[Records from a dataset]
++++++++++++++++++++

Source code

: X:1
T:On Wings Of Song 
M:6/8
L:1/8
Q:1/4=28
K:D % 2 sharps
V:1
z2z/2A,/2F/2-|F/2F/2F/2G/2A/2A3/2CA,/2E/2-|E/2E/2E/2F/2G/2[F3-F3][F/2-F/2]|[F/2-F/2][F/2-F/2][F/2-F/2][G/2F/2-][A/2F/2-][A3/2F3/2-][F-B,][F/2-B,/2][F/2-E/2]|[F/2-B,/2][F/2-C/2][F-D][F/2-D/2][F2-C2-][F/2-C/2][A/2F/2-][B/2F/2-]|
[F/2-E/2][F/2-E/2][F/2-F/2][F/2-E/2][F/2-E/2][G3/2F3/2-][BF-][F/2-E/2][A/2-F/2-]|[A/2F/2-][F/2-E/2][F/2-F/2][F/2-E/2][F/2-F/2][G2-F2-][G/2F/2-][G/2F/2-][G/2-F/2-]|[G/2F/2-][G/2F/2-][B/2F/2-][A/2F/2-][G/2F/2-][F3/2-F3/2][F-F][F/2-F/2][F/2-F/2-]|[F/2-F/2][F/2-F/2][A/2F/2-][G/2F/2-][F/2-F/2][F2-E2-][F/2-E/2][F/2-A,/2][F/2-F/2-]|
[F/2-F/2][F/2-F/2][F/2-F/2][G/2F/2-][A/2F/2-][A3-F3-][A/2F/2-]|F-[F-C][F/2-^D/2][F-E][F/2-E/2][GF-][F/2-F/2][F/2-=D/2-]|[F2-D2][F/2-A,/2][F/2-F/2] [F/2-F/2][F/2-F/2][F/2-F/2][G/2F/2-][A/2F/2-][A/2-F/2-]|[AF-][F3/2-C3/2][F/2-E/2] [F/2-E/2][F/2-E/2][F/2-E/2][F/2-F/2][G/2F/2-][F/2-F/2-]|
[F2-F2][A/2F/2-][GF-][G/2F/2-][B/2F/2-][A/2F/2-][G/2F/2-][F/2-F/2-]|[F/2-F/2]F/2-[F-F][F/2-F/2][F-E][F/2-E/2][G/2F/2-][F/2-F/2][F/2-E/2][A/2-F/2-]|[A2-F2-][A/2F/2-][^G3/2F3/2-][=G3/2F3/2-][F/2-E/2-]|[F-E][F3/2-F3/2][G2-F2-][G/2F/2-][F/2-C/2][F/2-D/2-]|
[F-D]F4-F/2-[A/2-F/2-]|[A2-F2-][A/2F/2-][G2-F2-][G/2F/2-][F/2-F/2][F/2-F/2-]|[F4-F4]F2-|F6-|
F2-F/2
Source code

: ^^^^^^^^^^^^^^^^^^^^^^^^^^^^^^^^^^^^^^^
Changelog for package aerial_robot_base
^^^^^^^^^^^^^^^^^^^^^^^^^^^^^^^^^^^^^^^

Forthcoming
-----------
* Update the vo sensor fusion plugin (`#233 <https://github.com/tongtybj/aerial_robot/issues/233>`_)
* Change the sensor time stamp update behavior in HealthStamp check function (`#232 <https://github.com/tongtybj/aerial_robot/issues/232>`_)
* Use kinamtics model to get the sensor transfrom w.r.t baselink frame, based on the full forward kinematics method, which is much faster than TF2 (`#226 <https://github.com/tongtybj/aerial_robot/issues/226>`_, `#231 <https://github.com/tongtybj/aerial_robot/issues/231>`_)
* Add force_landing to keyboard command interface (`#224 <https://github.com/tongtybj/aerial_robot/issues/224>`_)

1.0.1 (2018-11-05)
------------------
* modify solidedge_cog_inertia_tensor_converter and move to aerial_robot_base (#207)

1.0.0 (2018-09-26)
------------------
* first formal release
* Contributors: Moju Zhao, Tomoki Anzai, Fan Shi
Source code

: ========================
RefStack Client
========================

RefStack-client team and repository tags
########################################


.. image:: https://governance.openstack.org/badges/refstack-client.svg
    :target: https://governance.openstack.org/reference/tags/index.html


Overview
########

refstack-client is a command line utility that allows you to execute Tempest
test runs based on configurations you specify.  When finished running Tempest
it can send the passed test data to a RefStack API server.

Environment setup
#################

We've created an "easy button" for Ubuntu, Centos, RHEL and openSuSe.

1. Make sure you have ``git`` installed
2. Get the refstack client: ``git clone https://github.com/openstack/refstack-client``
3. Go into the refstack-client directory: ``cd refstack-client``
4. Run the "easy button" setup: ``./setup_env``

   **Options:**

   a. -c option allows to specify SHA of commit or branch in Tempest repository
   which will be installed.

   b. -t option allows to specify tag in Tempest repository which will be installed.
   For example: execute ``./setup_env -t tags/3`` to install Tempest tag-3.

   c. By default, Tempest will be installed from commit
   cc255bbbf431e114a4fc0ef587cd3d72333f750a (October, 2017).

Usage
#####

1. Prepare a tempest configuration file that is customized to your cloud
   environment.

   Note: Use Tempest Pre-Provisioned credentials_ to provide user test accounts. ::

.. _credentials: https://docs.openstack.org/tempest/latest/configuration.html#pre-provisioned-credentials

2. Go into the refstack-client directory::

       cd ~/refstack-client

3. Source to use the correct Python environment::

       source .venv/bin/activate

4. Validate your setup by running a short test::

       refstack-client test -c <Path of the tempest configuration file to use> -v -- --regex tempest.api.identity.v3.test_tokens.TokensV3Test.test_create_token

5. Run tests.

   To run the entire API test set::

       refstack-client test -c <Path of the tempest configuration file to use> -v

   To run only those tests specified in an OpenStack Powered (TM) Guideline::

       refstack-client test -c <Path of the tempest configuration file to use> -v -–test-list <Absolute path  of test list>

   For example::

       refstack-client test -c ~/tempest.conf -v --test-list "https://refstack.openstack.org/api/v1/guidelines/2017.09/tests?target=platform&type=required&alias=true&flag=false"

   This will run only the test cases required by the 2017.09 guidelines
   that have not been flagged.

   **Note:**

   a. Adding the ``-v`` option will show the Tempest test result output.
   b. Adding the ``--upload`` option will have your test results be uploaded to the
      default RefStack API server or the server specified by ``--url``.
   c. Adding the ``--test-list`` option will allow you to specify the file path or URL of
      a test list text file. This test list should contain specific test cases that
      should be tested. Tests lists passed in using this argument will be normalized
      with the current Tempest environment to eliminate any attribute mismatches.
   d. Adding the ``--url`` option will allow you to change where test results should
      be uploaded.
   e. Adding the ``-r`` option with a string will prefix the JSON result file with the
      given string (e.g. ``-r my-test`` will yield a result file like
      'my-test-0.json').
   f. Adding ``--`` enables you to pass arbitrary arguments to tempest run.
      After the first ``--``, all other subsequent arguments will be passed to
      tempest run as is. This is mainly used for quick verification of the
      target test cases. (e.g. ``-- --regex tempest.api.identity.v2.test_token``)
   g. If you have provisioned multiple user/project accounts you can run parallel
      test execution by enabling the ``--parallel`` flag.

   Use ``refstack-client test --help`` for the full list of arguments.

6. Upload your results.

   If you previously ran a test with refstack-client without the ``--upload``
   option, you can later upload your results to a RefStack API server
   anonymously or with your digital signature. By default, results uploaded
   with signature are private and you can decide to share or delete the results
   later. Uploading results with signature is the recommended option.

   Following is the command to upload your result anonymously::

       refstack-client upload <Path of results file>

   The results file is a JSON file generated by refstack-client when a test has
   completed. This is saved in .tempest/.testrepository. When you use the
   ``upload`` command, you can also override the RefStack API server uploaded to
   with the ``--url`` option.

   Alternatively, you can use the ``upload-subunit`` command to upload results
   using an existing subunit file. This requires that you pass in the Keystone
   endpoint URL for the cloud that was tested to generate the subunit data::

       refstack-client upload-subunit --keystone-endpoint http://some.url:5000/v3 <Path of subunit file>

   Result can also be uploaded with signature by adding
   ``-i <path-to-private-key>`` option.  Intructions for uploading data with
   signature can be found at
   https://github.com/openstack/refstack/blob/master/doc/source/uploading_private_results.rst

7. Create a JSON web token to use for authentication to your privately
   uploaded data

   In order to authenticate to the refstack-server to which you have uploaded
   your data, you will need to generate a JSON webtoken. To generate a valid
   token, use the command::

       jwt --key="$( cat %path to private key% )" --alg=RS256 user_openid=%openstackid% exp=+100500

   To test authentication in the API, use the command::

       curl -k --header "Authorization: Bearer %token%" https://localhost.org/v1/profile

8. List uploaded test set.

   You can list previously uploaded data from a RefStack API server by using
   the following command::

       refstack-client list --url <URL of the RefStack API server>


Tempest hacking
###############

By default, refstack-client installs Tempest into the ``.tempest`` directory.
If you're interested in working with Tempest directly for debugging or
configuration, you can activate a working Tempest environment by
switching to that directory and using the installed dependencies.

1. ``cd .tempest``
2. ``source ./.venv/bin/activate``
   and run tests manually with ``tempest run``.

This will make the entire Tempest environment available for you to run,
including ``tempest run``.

++++++++++++++++++++

> Brief
Look above for the line holding "3. Source to" and the line holding "test execution by". Retype both, and every line between them, word for word and nothing else.

> Response area
3. Source to use the correct Python environment::

       source .venv/bin/activate

4. Validate your setup by running a short test::

       refstack-client test -c <Path of the tempest configuration file to use> -v -- --regex tempest.api.identity.v3.test_tokens.TokensV3Test.test_create_token

5. Run tests.

   To run the entire API test set::

       refstack-client test -c <Path of the tempest configuration file to use> -v

   To run only those tests specified in an OpenStack Powered (TM) Guideline::

       refstack-client test -c <Path of the tempest configuration file to use> -v -–test-list <Absolute path  of test list>

   For example::

       refstack-client test -c ~/tempest.conf -v --test-list "https://refstack.openstack.org/api/v1/guidelines/2017.09/tests?target=platform&type=required&alias=true&flag=false"

   This will run only the test cases required by the 2017.09 guidelines
   that have not been flagged.

   **Note:**

   a. Adding the ``-v`` option will show the Tempest test result output.
   b. Adding the ``--upload`` option will have your test results be uploaded to the
      default RefStack API server or the server specified by ``--url``.
   c. Adding the ``--test-list`` option will allow you to specify the file path or URL of
      a test list text file. This test list should contain specific test cases that
      should be tested. Tests lists passed in using this argument will be normalized
      with the current Tempest environment to eliminate any attribute mismatches.
   d. Adding the ``--url`` option will allow you to change where test results should
      be uploaded.
   e. Adding the ``-r`` option with a string will prefix the JSON result file with the
      given string (e.g. ``-r my-test`` will yield a result file like
      'my-test-0.json').
   f. Adding ``--`` enables you to pass arbitrary arguments to tempest run.
      After the first ``--``, all other subsequent arguments will be passed to
      tempest run as is. This is mainly used for quick verification of the
      target test cases. (e.g. ``-- --regex tempest.api.identity.v2.test_token``)
   g. If you have provisioned multiple user/project accounts you can run parallel
      test execution by enabling the ``--parallel`` flag.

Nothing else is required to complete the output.